第5話

 不思議な空気を持つ女の子だった。おしゃべりなのに何を考えているのかが一向に計り知れない。そんな彼女が熱中するのは、わかりやすい勝負事の時だった。同い年の、それも男子にはメラメラと闘争心を燃やしていた。僕は、お嬢様然とした見た目と、燃え上がる彼女の心とが好きだった。

 彼女は昔から泣き虫だったけれど、それは自分が負けてしまって悔しいから泣いていたに過ぎない。泣き出した彼女を心配して「大丈夫?」と声をかける女子たちを「なんて人の心が解らないバカなのだろう」と思って僕は見ていた。

 僕の大好きなあの子が光り輝ける場所は、勝ち負けのはっきりした世界にしか在り得ない。それも勝ってばかりでは心が満たされないし、負けてばかりでは心が縮こまってしまう。

「嘘ではないよ。君が好きだったから、いつまでも君に好かれるために努力を重ねてきた。君は好奇心旺盛だったから、ぱっと見に面白さが解りやすい理系に進んだ。頭の良いやつが通う大学には、同じくらい興味深い人間もいることだろうと思って、まずは最低限『難関大学』とされるところの学生にならなくてはな、と。そういうスタンスのもとで、高校時代はとにかく理系科目をきわめることに費やした。物理と化学はまあ、平均以上にはできたがそこそこでしかなくて、自分の才能の無さを痛感させられた。で、気づいたら僕は数学オリンピックに出ていた。どうやら、僕は数学的思考と相性が良いらしい。もちろん、思ったよ。確かに自分は数学が面白いと思っている。だからこそ、数学が得意なわけだ。しかし、例えば、僕が大学は理学部の数学科なんてところに進んだとして、そこで世界的な数学の賞をとったとして、『それで、どうなる?』ってな。数学オリンピックでさえ、出るのも大変なのにせっかくメダルをとっても新聞に小さく名前が載るだけだろう。いや、テレビのニュースでも取り上げるかもしれないが、入賞者が僕ひとりなんてことは限りなくありえなくて、つまりはその他大勢なんだよ。これでは、意味が無い! 数学こそ現代人の生活に欠かせないものであるにも関わらず、いつももてはやされるのは素人目にも解りやすい難病の治療法だったり、やけに人間臭いロボットだったりするんだ。なんだ、なんだ? 同じ『理系』のくくりの中で差別してんじゃねえよ」

 そこで、いきおいよく机の天板を叩き立ち上がる。

「僕は、ただ伝えたいだけだ。君が好きだって」

「長いよ、独り言」

 振り向くとそこにはすっかり泣き止んだ彼女が居た。何故か、体育座りだし。ご清聴、ありがとう。真っ赤に腫れあがった目元を指で拭い拭い訊く。

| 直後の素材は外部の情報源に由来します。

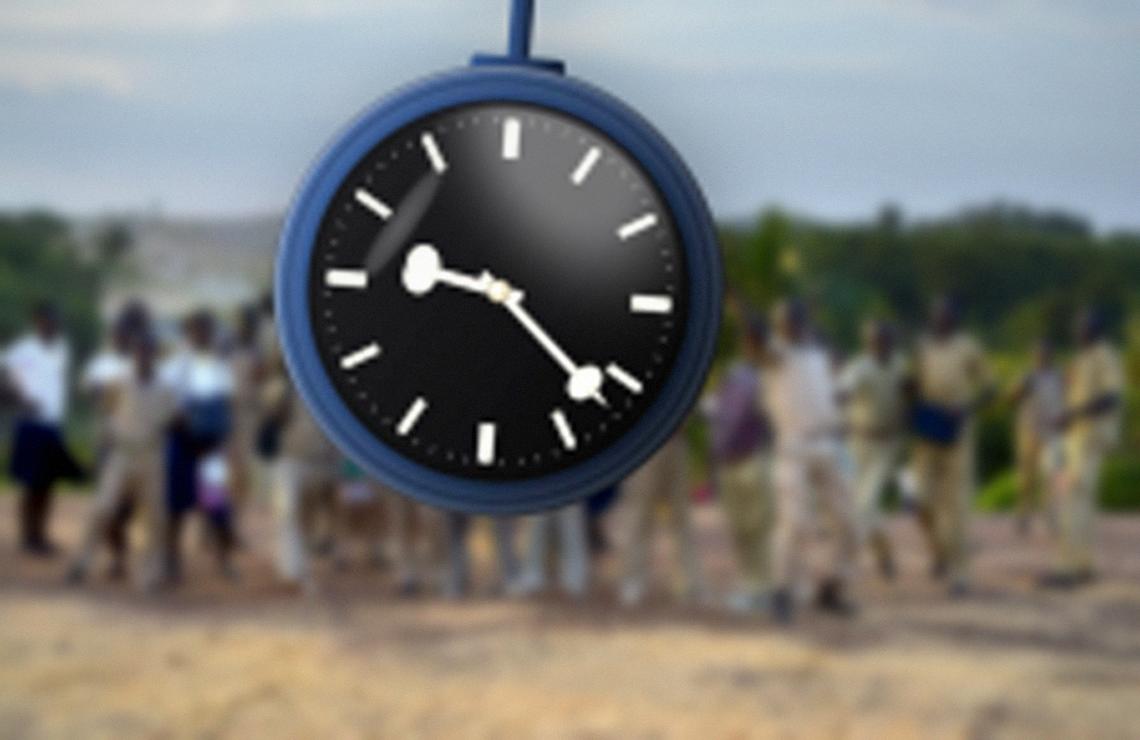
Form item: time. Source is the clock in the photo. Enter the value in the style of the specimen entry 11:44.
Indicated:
9:22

「ところで、君が小学校は二年生の終わりで転校してから高校生になるまでの話が完全に抜けているのは何故なのか」

「その期間は暗黒時代だから、記憶に無いという設定にしておいてくれ」

「それは、私自身の場合も概ね同意だ。つうか、本当に人間としてどうかしていたなあ、あの時期は」

 彼女が横目にどこかものすごく遠いところを眺めている。

「暗黒時代ってさ、要は世界史的な意味であれば『史実に無い』ってことでしょう。つまりは、何があったかは後世の人が推し量るしかないわけだよ。例えば、大好きな女の子と無理やり引き離されたショックから『僕は、あの子と結婚するって決めてるんだ。だって、日本は一夫一婦制だぜ? 未来の嫁候補が何人もいたら、僕が成人したときに大変なことになってしまう。だから、僕は一時的な性欲処理のために新たな嫁候補を作ったりはしないんだ。だから、僕は男の子でも見て…』」

 うおーい、何たる想像力だ。医学は芸術のようなものだと聞いたことがあるようなないような記憶ははっきりしないがこれが難関大学の医学生女子の発言か。末恐ろしい。

「確かにね、性欲は無いよりはあったほうがいいとは思うよ。だって、生を繋ぐって大切なことだからね。そうだよ、僕だって君を孕ませたいさ。でも、そんなことを今すぐ実行したら僕はただの犯罪者に成り下がってしまうわけだよ」

「そうだね、つきあってないからね。ましてや、ここ日本では夫婦間でも同意が無い場合には強姦罪で訴えることも可能なわけだしね」

 つ、つきあってなかったのか…? 人ん家のベッドにもぐりこんで、枕の匂いを嗅いでおきながら?

「あれえ、お顔が真っ青だね。どうしたの、もともと青白い顔から更に血の気を引かせちゃったりして」

 いじわるな笑みを湛える女の子の前に、ひざをつく。

つぐみちゃん」

「何でしょうか、恵太けいたくん」

「大好きだよ。だから、もし良ければ僕とおつきあいして、結婚して、それから孕ませてください。家事全般は僕が責任を持ってやるよ。子供が生まれたら、もう周囲に『あの子、父子家庭なのかしら?』と思わせんばかりに世話を焼くよ。もちろん、いつまでも君をひとりの女性として、独立した一個の人間として扱うつもりだ。毎日は無理かも知れないけれど、できるかぎりデートしよう。毎日、うまい料理を作ってあげて、おもしろい話もしてあげるよ。ただの数学バカだけれど、それくらいはできると思う。だって、伝わったよね? 僕の君への本気」

 鶫ちゃんの表情がぼうっとしているのは、大泣きした直後だからなのか、それとも運命の人から久方振りの愛の告白に感激しているからなのか。鶫ちゃんの思考は至極単純なようでいて、富士山の樹海なみに暗く深いところがある。まったく侮れない。

「うーんと…」鶫ちゃんがその美しい人差し指で、これまた大変愛らしい唇の端をつついている。

「誓約書にサインしてくれるならいいよ」

「もちろんだとも」即答した。「それくらい想定できずに、初見の問題の解法を見極めることはできないよ。いくらでも時間をかけて、これ以上にないくらい最上の誓約書を作り上げてくれていい」

「うん、ありがとう」笑顔で頷いて、額にキスされた。